- Theatrical release poster
- Directed by: Kumaar L
- Written by: Kumaar L
- Produced by: Kishan T. N.
- Starring: Siddu Moolimani Reshmaa L Rajesh Nataranga Tabla Nani
- Cinematography: Krishna Deepak
- Edited by: C. S. Deepu
- Music by: Aniruddha Sastry
- Production company: Kishan Enterprises
- Release date: 7 November 2025;
- Running time: 125 minutes
- Country: India
- Language: Kannada

= Love U Muddu =

Indian Kannada language romantic drama film

Love U Muddu is a 2025 Kannada language romantic drama film written and directed by Kumaar L. The film is produced by Kishan T. N under his banner Kishan Enterprises. The film stars Siddu Moolimani and Reshmaa in the lead roles along with Rajesh Nataranga, Tabla Nani and Girish Subbaiah in key supporting roles. The music for the film is composed by Aniruddha Sastry and cinematography is by Krishna Deepak.

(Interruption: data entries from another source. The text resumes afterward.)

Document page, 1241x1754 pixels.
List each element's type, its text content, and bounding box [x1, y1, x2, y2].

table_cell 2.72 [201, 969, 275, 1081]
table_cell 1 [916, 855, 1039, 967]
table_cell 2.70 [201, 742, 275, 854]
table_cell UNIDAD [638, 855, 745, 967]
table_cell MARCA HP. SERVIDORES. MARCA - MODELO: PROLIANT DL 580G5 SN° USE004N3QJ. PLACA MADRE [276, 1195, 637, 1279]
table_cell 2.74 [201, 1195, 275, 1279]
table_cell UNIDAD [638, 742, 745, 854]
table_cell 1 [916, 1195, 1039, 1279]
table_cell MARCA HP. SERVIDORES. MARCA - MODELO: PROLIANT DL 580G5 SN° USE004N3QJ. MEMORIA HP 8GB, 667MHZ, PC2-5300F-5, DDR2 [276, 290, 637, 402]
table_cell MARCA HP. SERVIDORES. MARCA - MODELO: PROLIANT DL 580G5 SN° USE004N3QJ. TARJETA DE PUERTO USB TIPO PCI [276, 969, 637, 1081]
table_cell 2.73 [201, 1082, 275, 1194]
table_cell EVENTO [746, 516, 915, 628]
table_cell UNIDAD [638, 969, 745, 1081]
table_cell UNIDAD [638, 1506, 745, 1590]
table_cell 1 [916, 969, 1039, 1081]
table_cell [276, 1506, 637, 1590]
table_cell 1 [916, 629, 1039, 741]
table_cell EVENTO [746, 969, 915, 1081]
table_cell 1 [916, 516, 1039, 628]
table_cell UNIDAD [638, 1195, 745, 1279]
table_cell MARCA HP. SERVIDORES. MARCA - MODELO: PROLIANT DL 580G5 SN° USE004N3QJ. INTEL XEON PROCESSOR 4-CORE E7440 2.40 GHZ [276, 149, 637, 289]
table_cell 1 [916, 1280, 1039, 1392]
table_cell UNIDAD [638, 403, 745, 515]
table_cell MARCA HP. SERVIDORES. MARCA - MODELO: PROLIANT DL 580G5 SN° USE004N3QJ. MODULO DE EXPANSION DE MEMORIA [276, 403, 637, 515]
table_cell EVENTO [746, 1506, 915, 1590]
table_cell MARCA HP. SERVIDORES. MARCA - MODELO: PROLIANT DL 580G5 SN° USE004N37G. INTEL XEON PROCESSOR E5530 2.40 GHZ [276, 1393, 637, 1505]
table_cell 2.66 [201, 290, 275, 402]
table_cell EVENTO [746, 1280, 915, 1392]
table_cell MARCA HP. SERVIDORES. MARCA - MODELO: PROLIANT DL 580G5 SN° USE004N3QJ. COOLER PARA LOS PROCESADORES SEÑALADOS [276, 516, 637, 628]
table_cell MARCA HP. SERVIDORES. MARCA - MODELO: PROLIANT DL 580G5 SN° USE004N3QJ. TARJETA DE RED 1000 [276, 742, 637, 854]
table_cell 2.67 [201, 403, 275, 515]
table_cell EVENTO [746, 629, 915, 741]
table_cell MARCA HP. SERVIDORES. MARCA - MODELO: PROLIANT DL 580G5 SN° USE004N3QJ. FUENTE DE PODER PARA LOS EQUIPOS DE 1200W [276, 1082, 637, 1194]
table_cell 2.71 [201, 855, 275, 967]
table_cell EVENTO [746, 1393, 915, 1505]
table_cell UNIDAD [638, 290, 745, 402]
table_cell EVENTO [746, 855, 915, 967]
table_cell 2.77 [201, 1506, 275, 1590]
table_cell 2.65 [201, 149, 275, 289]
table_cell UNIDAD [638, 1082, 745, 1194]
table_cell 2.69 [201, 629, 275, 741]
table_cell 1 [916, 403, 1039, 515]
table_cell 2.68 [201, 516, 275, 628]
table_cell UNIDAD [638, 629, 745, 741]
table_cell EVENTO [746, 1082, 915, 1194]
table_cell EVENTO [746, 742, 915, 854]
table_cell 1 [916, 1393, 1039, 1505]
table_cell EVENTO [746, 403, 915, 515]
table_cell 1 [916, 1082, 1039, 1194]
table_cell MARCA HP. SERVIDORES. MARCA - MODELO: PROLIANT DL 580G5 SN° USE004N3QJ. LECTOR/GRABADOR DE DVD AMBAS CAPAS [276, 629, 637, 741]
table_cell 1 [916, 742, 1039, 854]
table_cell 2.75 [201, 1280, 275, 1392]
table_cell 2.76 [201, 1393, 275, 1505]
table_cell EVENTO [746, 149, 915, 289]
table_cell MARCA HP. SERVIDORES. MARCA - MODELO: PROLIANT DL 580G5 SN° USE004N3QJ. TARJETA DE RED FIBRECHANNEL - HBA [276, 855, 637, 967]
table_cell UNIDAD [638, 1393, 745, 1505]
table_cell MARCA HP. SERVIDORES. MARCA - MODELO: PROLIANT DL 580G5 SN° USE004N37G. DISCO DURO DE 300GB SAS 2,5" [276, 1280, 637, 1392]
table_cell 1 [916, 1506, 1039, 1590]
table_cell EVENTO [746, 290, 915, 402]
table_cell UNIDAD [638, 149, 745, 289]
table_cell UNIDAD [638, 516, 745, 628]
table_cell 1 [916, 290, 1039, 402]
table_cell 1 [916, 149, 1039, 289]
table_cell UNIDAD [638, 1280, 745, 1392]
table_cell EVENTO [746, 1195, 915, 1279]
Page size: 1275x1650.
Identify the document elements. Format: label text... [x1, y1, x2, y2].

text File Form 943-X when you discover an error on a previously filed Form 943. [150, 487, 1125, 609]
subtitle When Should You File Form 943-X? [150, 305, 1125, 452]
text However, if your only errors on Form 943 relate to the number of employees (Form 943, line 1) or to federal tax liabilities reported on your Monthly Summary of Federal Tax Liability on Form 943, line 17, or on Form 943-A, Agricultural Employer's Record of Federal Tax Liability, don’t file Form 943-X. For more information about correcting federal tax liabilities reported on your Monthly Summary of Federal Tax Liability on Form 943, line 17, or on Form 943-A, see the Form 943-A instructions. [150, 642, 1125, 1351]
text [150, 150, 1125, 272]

The film is based on the real life love story of young couple Akash Narayankar and Anjali Shinde (famous as anjalibai official) from Solapur. Filming took place around Bangalore and Karkala districts of Karnataka, India.

== Cast ==
- Siddu Moolimani as Karna
- Reshmaa L as Sumati
- Rajesh Nataranga
- Tabla Nani
- Girish Shivanna
- Srivatsa Shyam as Dinesh
- Apoorva
- Swathi Gurudatth

==Soundtrack==
The soundtrack was composed by Aniruddha Sastry and the audio was marketed by MRT Music. The single "Love You Muddu" was released on 14 September 2025.

Track listing
| No. | Title | Lyrics | Singer(s) | Length |
|---|---|---|---|---|
| 1. | "Eegeega Nanaganthu" | Siddu Kodipura | K. S. Chithra, Aniruddha Sastry | 4:49 |
| 2. | "Baruthide Aluvu" | Kumar | Jaskaran Singh | 4:13 |
| 3. | "Love U Muddu" | Aniruddha Sastry | Sonu Nigam, Aishwarya Rangarajan, Surabhi Bharadwaj | 4:13 |
| Total length: |  |  |  | 13:02 |

== Reception ==
Susmita Sameera from The Times of India rated the film 3 stars out of 5 and summarized "The message of Love You Muddu is simple yet powerful. When you truly love someone, commitment itself becomes an act of courage. It becomes the act of choosing again and again even when everything is against you. If you are someone who connected with films like Love 360 or the Love Mocktail series, this film is definitely worth watching for its genuine heart and emotional honesty".